For any integer $n>2$, there exist $a_1,a_2,\cdots,a_n>0$ that satisfies both$$\tag1a_1+a_2+\cdots+a_n=\frac1{a_1}+\frac1{a_2}+\dots+\frac1{a_n}$$and\begin{equation}\tag2\frac{1}{a_{1}+n-1}+\frac{1}{a_{2}+n-1}+\dots+\frac{1}{a_{n}+n-1}<1\end{equation}
Proof:
We will prove that
If $a_1,\dots,a_n$ not all equal to 1 and satisfy (1) but not (2), then $\frac1{a_1},\dots,\frac1{a_n}$ satisfy both (1) and (2).

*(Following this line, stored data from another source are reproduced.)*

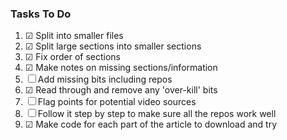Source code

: ### Tasks To Do

1. &#9745; Split into smaller files
2. &#9745; Split large sections into smaller sections
3. &#9745; Fix order of sections
4. &#9745; Make notes on missing sections/information
5. &#9744; Add missing bits including repos
6. &#9745; Read through and remove any 'over-kill' bits
7. &#9744; Flag points for potential video sources
8. &#9744; Follow it step by step to make sure all the repos work well
9. &#9745; Make code for each part of the article to download and try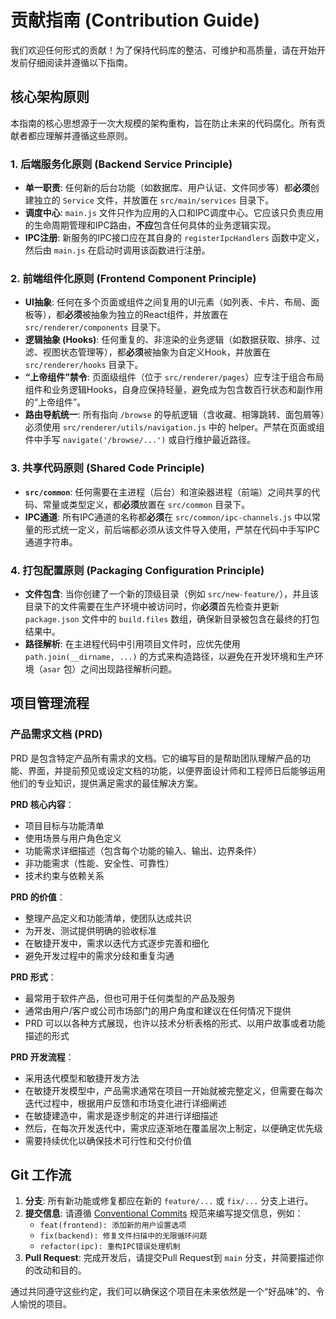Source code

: # 贡献指南 (Contribution Guide)

我们欢迎任何形式的贡献！为了保持代码库的整洁、可维护和高质量，请在开始开发前仔细阅读并遵循以下指南。

## 核心架构原则

本指南的核心思想源于一次大规模的架构重构，旨在防止未来的代码腐化。所有贡献者都应理解并遵循这些原则。

### 1. 后端服务化原则 (Backend Service Principle)

- **单一职责**: 任何新的后台功能（如数据库、用户认证、文件同步等）都**必须**创建独立的 `Service` 文件，并放置在 `src/main/services` 目录下。
- **调度中心**: `main.js` 文件只作为应用的入口和IPC调度中心。它应该只负责应用的生命周期管理和IPC路由，**不应**包含任何具体的业务逻辑实现。
- **IPC注册**: 新服务的IPC接口应在其自身的 `registerIpcHandlers` 函数中定义，然后由 `main.js` 在启动时调用该函数进行注册。

### 2. 前端组件化原则 (Frontend Component Principle)

- **UI抽象**: 任何在多个页面或组件之间复用的UI元素（如列表、卡片、布局、面板等），都**必须**被抽象为独立的React组件，并放置在 `src/renderer/components` 目录下。
- **逻辑抽象 (Hooks)**: 任何重复的、非渲染的业务逻辑（如数据获取、排序、过滤、视图状态管理等），都**必须**被抽象为自定义Hook，并放置在 `src/renderer/hooks` 目录下。
- **“上帝组件”禁令**: 页面级组件（位于 `src/renderer/pages`）应专注于组合布局组件和业务逻辑Hooks，自身应保持轻量，避免成为包含数百行状态和副作用的“上帝组件”。
- **路由导航统一**: 所有指向 `/browse` 的导航逻辑（含收藏、相簿跳转、面包屑等）必须使用 `src/renderer/utils/navigation.js` 中的 helper。严禁在页面或组件中手写 `navigate('/browse/...')` 或自行维护最近路径。

### 3. 共享代码原则 (Shared Code Principle)

- **`src/common`**: 任何需要在主进程（后台）和渲染器进程（前端）之间共享的代码、常量或类型定义，都**必须**放置在 `src/common` 目录下。
- **IPC通道**: 所有IPC通道的名称都**必须**在 `src/common/ipc-channels.js` 中以常量的形式统一定义，前后端都必须从该文件导入使用，严禁在代码中手写IPC通道字符串。

### 4. 打包配置原则 (Packaging Configuration Principle)

- **文件包含**: 当你创建了一个新的顶级目录（例如 `src/new-feature/`），并且该目录下的文件需要在生产环境中被访问时，你**必须**首先检查并更新 `package.json` 文件中的 `build.files` 数组，确保新目录被包含在最终的打包结果中。
- **路径解析**: 在主进程代码中引用项目文件时，应优先使用 `path.join(__dirname, ...)` 的方式来构造路径，以避免在开发环境和生产环境（`asar` 包）之间出现路径解析问题。

## 项目管理流程

### 产品需求文档 (PRD)

PRD 是包含特定产品所有需求的文档。它的编写目的是帮助团队理解产品的功能、界面，并提前预见或设定文档的功能，以便界面设计师和工程师日后能够运用他们的专业知识，提供满足需求的最佳解决方案。

**PRD 核心内容**：
- 项目目标与功能清单
- 使用场景与用户角色定义
- 功能需求详细描述（包含每个功能的输入、输出、边界条件）
- 非功能需求（性能、安全性、可靠性）
- 技术约束与依赖关系

**PRD 的价值**：
- 整理产品定义和功能清单，使团队达成共识
- 为开发、测试提供明确的验收标准
- 在敏捷开发中，需求以迭代方式逐步完善和细化
- 避免开发过程中的需求分歧和重复沟通

**PRD 形式**：
- 最常用于软件产品，但也可用于任何类型的产品及服务
- 通常由用户/客户或公司市场部门的用户角度和建议在任何情况下提供
- PRD 可以以各种方式展现，也许以技术分析表格的形式、以用户故事或者功能描述的形式

**PRD 开发流程**：
- 采用迭代模型和敏捷开发方法
- 在敏捷开发模型中，产品需求通常在项目一开始就被完整定义，但需要在每次迭代过程中，根据用户反馈和市场变化进行详细阐述
- 在敏捷建造中，需求是逐步制定的并进行详细描述
- 然后，在每次开发迭代中，需求应逐渐地在覆盖层次上制定，以便确定优先级
- 需要持续优化以确保技术可行性和交付价值

## Git 工作流

1.  **分支**: 所有新功能或修复都应在新的 `feature/...` 或 `fix/...` 分支上进行。
2.  **提交信息**: 请遵循 [Conventional Commits](https://www.conventionalcommits.org/) 规范来编写提交信息，例如：
    - `feat(frontend): 添加新的用户设置选项`
    - `fix(backend): 修复文件扫描中的无限循环问题`
    - `refactor(ipc): 重构IPC错误处理机制`
3.  **Pull Request**: 完成开发后，请提交Pull Request到 `main` 分支，并简要描述你的改动和目的。

通过共同遵守这些约定，我们可以确保这个项目在未来依然是一个“好品味”的、令人愉悦的项目。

It is easy to see that $a_1,\dots,a_n$ satisfy (1) implies $\frac1{a_1},\dots,\frac1{a_n}$ satisfy (1).
It remains to prove that $a_1,\dots,a_n$ don't satisfy (2) implies $\frac1{a_1},\dots,\frac1{a_n}$ satisfy (2).
\begin{align}
& \frac{1}{a_{i}+n-1}+\frac{1}{\frac{1}{a_{i}}+n-1} \\
={}& \frac{1}{a_{i}+n-1}+\frac{a_{i}}{(n-1) a_{i}+1} \\
={}& \frac{a_{i}^{2}+2(n-1) a_{i}+1}{(n-1) a_{i}^{2}+\left(n^{2}-2 n+2\right) a_{i}+n-1} \\
={}& \frac{2\left[a_{i}^{2}+2(n-1) a_{i}+1\right]}{n\left[a_{i}^{2}+2(n-1) a_{i}+1\right]+(n-2)\left(a_{i}-1\right)^{2}} \\
⩽{}& \frac{2}{n}\quad(i=1,2, \dots, n)
\end{align}
Therefore,
$$
\frac{1}{a_{i}+n-1}+\frac{1}{\frac{1}{a_{i}}+n-1}⩽\frac{2}{n}\quad(i=1,2, \dots, n)
$$
equality is attained $⇔(n-2)(a_i-1)^2=0⇔a_i=1$, since $n>2$.

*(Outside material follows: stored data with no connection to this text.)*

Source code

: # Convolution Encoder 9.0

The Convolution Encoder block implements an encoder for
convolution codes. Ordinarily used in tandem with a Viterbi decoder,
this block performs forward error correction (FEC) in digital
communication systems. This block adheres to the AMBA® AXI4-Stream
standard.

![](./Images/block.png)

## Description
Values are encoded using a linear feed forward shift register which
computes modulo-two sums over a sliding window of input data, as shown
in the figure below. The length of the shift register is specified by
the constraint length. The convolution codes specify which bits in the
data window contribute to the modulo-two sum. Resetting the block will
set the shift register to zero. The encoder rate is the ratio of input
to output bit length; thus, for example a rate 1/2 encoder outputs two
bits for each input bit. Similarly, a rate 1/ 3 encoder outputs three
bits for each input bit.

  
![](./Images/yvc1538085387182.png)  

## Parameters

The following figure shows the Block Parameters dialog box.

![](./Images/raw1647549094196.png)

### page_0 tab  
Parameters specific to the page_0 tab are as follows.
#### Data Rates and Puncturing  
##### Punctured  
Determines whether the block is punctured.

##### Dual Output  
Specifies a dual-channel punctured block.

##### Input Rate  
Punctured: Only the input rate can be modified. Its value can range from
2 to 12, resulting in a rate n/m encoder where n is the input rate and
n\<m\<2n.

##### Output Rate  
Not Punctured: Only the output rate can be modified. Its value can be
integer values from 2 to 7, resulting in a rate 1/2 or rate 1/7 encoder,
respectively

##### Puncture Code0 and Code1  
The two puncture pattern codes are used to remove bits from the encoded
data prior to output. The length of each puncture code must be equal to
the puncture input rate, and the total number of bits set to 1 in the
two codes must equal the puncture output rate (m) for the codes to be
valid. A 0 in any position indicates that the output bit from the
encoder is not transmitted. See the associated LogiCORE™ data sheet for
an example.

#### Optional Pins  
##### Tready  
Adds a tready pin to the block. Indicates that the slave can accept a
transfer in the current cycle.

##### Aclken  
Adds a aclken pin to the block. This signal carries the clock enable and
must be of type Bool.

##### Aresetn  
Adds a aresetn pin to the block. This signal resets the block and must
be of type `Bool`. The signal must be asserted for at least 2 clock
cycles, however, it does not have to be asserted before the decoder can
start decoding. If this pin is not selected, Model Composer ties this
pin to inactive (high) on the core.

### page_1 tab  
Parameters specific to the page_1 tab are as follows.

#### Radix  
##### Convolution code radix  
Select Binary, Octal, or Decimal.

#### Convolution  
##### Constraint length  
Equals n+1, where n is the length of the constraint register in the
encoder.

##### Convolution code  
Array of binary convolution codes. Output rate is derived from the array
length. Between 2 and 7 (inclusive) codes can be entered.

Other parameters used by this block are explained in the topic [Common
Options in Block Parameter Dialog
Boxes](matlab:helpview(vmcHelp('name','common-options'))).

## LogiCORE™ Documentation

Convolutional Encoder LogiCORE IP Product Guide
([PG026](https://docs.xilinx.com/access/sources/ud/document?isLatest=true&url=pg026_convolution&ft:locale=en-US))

Since not all $a_i$ equal to 1, not all $n$ inequalities attain equality.Adding up these $n$ inequalities gives
\begin{equation}
\sum_{i=1}^n\frac{1}{a_{i}+n-1}+\sum_{i=1}^n\frac{1}{\frac{1}{a_{i}}+n-1}<2
\end{equation}
If $a_1,\dots,a_n$ don't satisfy (2), the first sum $⩾1$, so the second sum $<1$, so $\frac1{a_1},\dots,\frac1{a_n}$ satisfy (2).
My question:
Can you give an example of $a_1,\dots,a_n>0$ that satisfy (1) but not (2)?
I doubt that if $a_1,\dots,a_n>0$ satisfy (1) then they always satisfy (2)?
Best Answer
I think you need to adjust the statement of the thing you want to prove, since the existence of $\{ a_1, \dots, a_n \}$ is proven by simply setting $a_i = 1, \forall i$. If you want to see a sketch proof of how (1) implies (2), use, as suggested in the comments, the method of Lagrange multipliers. With $b_i := a_i - \frac{1}{a_i}$ this is formulated as
\begin{equation} L(b_i, \lambda) = \sum_{i=1}^n \frac{1}{(n-1) + \frac{b_i + \sqrt{b_i^2 + 4}}{2}} - \lambda \sum_{i=1}^n b_i, \qquad \sum_{i=0}^n b_i = 0 \end{equation}
Computation leads to
\begin{equation} \lambda = -\frac{1}{\sqrt{b_i^2 + 4}} \frac{\frac{b_i + \sqrt{b_i^2 + 4}}{2}}{\left((n-1)+\frac{b_i + \sqrt{b_i^2 + 4}}{2} \right)^2} \end{equation}
Without solving one can see that $b_i(\lambda)=b_j(\lambda), \forall i,j$. Implicitly solving and plugging into the constraint
\begin{equation} 0 = \sum_{i=1}^n b_i = \sum_{i=1}^n b_i(\lambda) = n \cdot b(\lambda) \end{equation}
Hence $b_i = 0 $. So the extremum is attained at $L(0,\lambda) = \sum_{i=1}^n \frac{1}{n-1 + 1 } = n \cdot \frac{1}{n} = 1$. It is a sketch, as of course one could make the fact that this is a global maximum, rigorous. Still, in conclusion, you cannot find $a_1, \dots, a_n > 0$ that satisfies only (1) and not (2).
Edit:
I guess the other direct "analytic" way of seeing that $b_i = 0$ is the maximum, is to define the map $f: \mathbb{R}^{n-1} \to \mathbb{R}$
\begin{equation} (b_1, \dots, b_{n-1}) \mapsto \frac{1}{(n-1) + \frac{-(b_1 + \dots + b_{n-1}) + \sqrt{(b_1 + \dots + b_{n-1})^2 + 4}}{2}} + \sum_{j=1}^{n-1}\frac{1}{(n-1) + \frac{b_j + \sqrt{b_j^2 + 4}}{2}} \end{equation}
which lives directly on the hyperplane $b_1 + \dots + b_n = 0 $ and check that its partial derivatives are all negative, except when at the origin.